**PROVIDED ENTRIES**

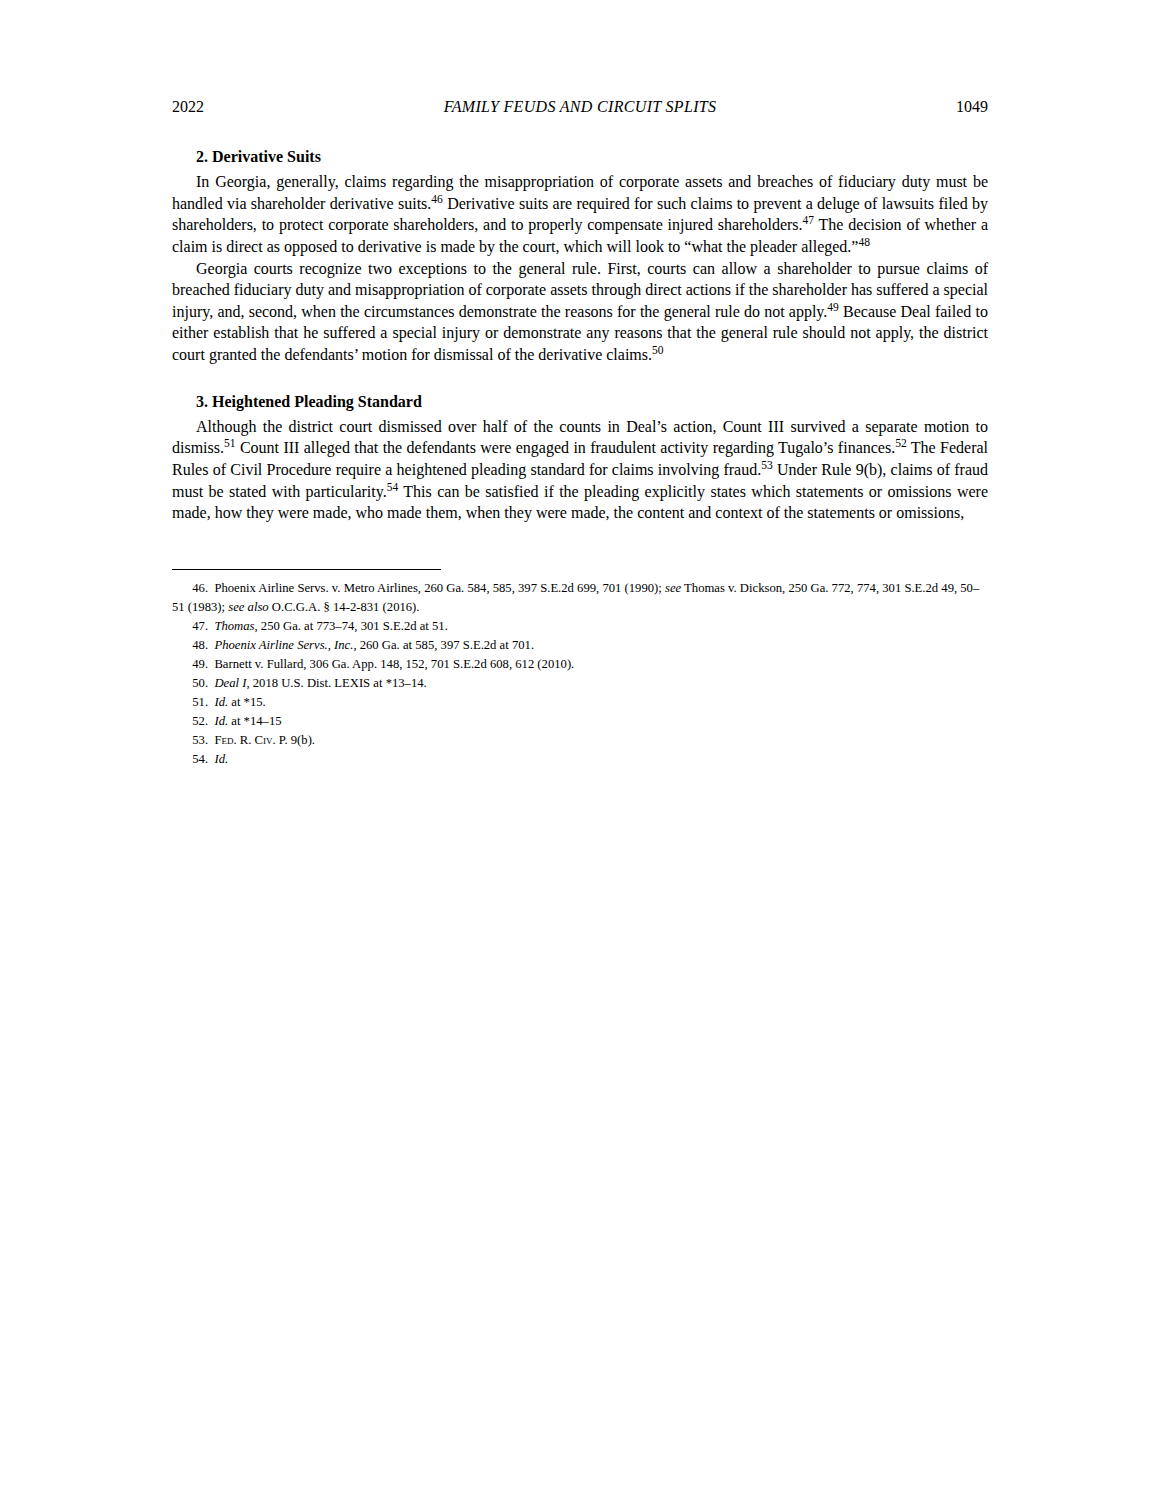2022 FAMILY FEUDS AND CIRCUIT SPLITS 1049
2. Derivative Suits
In Georgia, generally, claims regarding the misappropriation of corporate assets and breaches of fiduciary duty must be handled via shareholder derivative suits.46 Derivative suits are required for such claims to prevent a deluge of lawsuits filed by shareholders, to protect corporate shareholders, and to properly compensate injured shareholders.47 The decision of whether a claim is direct as opposed to derivative is made by the court, which will look to “what the pleader alleged.”48
Georgia courts recognize two exceptions to the general rule. First, courts can allow a shareholder to pursue claims of breached fiduciary duty and misappropriation of corporate assets through direct actions if the shareholder has suffered a special injury, and, second, when the circumstances demonstrate the reasons for the general rule do not apply.49 Because Deal failed to either establish that he suffered a special injury or demonstrate any reasons that the general rule should not apply, the district court granted the defendants’ motion for dismissal of the derivative claims.50
3. Heightened Pleading Standard
Although the district court dismissed over half of the counts in Deal’s action, Count III survived a separate motion to dismiss.51 Count III alleged that the defendants were engaged in fraudulent activity regarding Tugalo’s finances.52 The Federal Rules of Civil Procedure require a heightened pleading standard for claims involving fraud.53 Under Rule 9(b), claims of fraud must be stated with particularity.54 This can be satisfied if the pleading explicitly states which statements or omissions were made, how they were made, who made them, when they were made, the content and context of the statements or omissions,
46. Phoenix Airline Servs. v. Metro Airlines, 260 Ga. 584, 585, 397 S.E.2d 699, 701 (1990); see Thomas v. Dickson, 250 Ga. 772, 774, 301 S.E.2d 49, 50–51 (1983); see also O.C.G.A. § 14-2-831 (2016).
47. Thomas, 250 Ga. at 773–74, 301 S.E.2d at 51.
48. Phoenix Airline Servs., Inc., 260 Ga. at 585, 397 S.E.2d at 701.
49. Barnett v. Fullard, 306 Ga. App. 148, 152, 701 S.E.2d 608, 612 (2010).
50. Deal I, 2018 U.S. Dist. LEXIS at *13–14.
51. Id. at *15.
52. Id. at *14–15
53. Fed. R. Civ. P. 9(b).
54. Id.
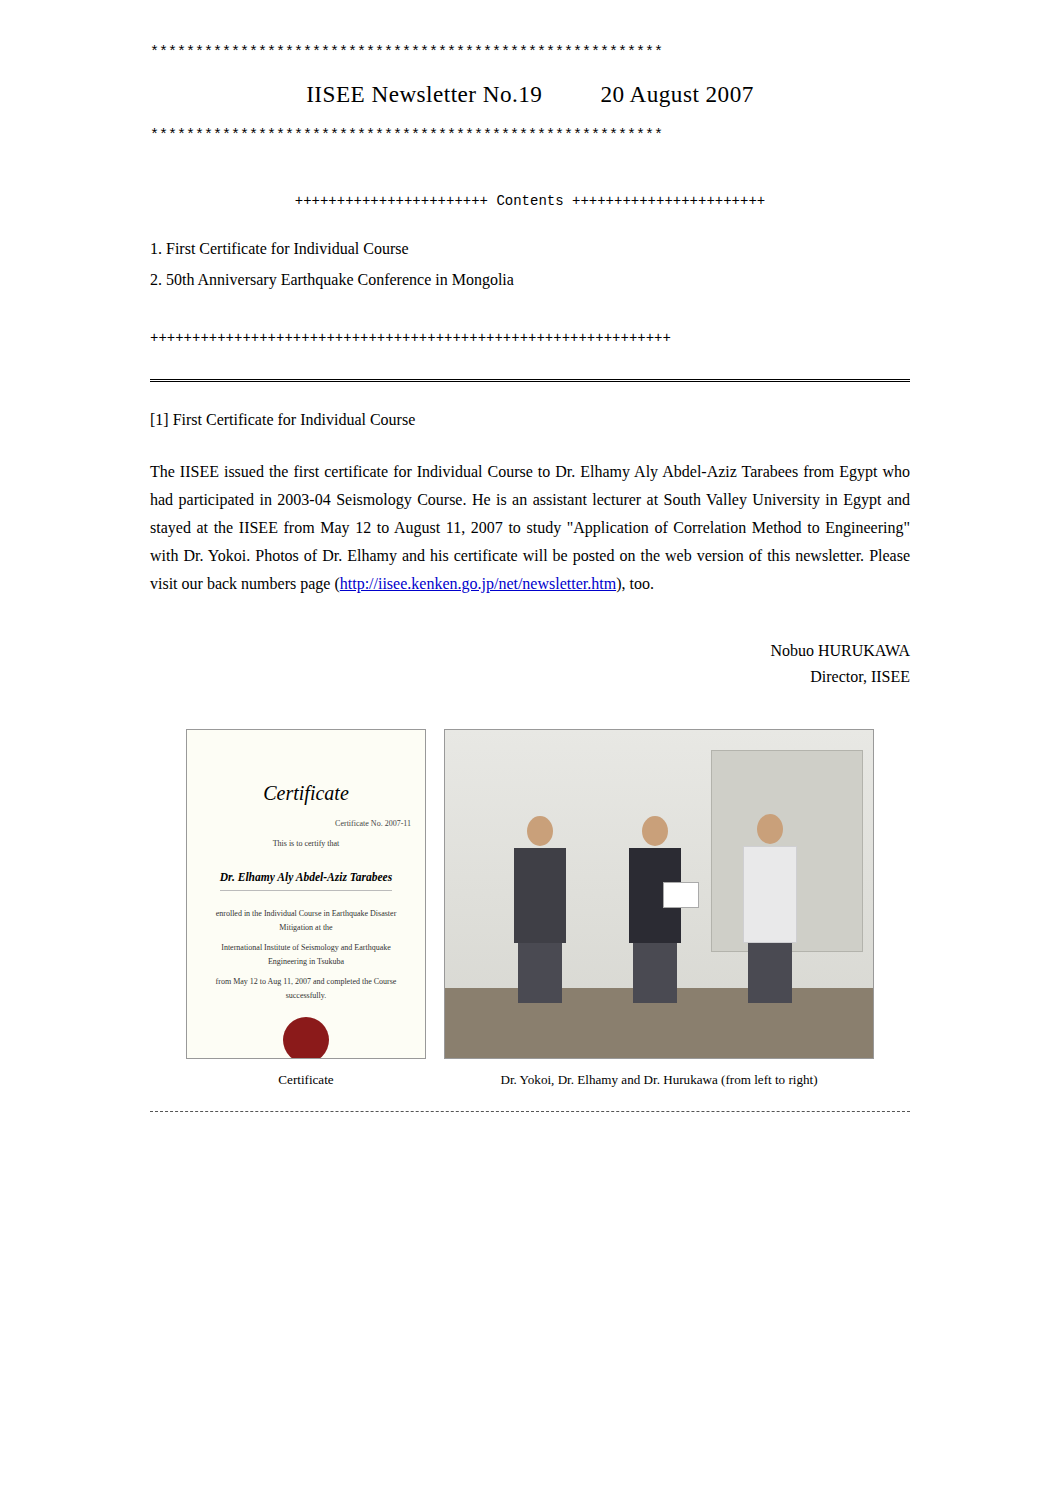*********************************************************
IISEE Newsletter No.1920 August 2007
*********************************************************
+++++++++++++++++++++++ Contents +++++++++++++++++++++++
1. First Certificate for Individual Course
2. 50th Anniversary Earthquake Conference in Mongolia
++++++++++++++++++++++++++++++++++++++++++++++++++++++++++++++
[1] First Certificate for Individual Course
The IISEE issued the first certificate for Individual Course to Dr. Elhamy Aly Abdel-Aziz Tarabees from Egypt who had participated in 2003-04 Seismology Course. He is an assistant lecturer at South Valley University in Egypt and stayed at the IISEE from May 12 to August 11, 2007 to study "Application of Correlation Method to Engineering" with Dr. Yokoi. Photos of Dr. Elhamy and his certificate will be posted on the web version of this newsletter. Please visit our back numbers page (http://iisee.kenken.go.jp/net/newsletter.htm), too.
Nobuo HURUKAWA
Director, IISEE
Certificate
Certificate No. 2007-11
This is to certify that
Dr. Elhamy Aly Abdel-Aziz Tarabees
enrolled in the Individual Course in Earthquake Disaster Mitigation at the
International Institute of Seismology and Earthquake Engineering in Tsukuba
from May 12 to Aug 11, 2007 and completed the Course successfully.
Nobuo Hurukawa
Director, IISEE
International Institute of Seismology and Earthquake Engineering
Building Research Institute
Tsukuba, Japan, 15th August, 2007
Certificate
Dr. Yokoi, Dr. Elhamy and Dr. Hurukawa (from left to right)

**YOUR ASSIGNMENT**
Scan the entries for lines holding the string "with", then copy every one of them.

**COMPLETED EXERCISE**
Although the district court dismissed over half of the counts in Deal’s action, Count III survived a separate motion to dismiss.51 Count III alleged that the defendants were engaged in fraudulent activity regarding Tugalo’s finances.52 The Federal Rules of Civil Procedure require a heightened pleading standard for claims involving fraud.53 Under Rule 9(b), claims of fraud must be stated with particularity.54 This can be satisfied if the pleading explicitly states which statements or omissions were made, how they were made, who made them, when they were made, the content and context of the statements or omissions,
The IISEE issued the first certificate for Individual Course to Dr. Elhamy Aly Abdel-Aziz Tarabees from Egypt who had participated in 2003-04 Seismology Course. He is an assistant lecturer at South Valley University in Egypt and stayed at the IISEE from May 12 to August 11, 2007 to study "Application of Correlation Method to Engineering" with Dr. Yokoi. Photos of Dr. Elhamy and his certificate will be posted on the web version of this newsletter. Please visit our back numbers page (http://iisee.kenken.go.jp/net/newsletter.htm), too.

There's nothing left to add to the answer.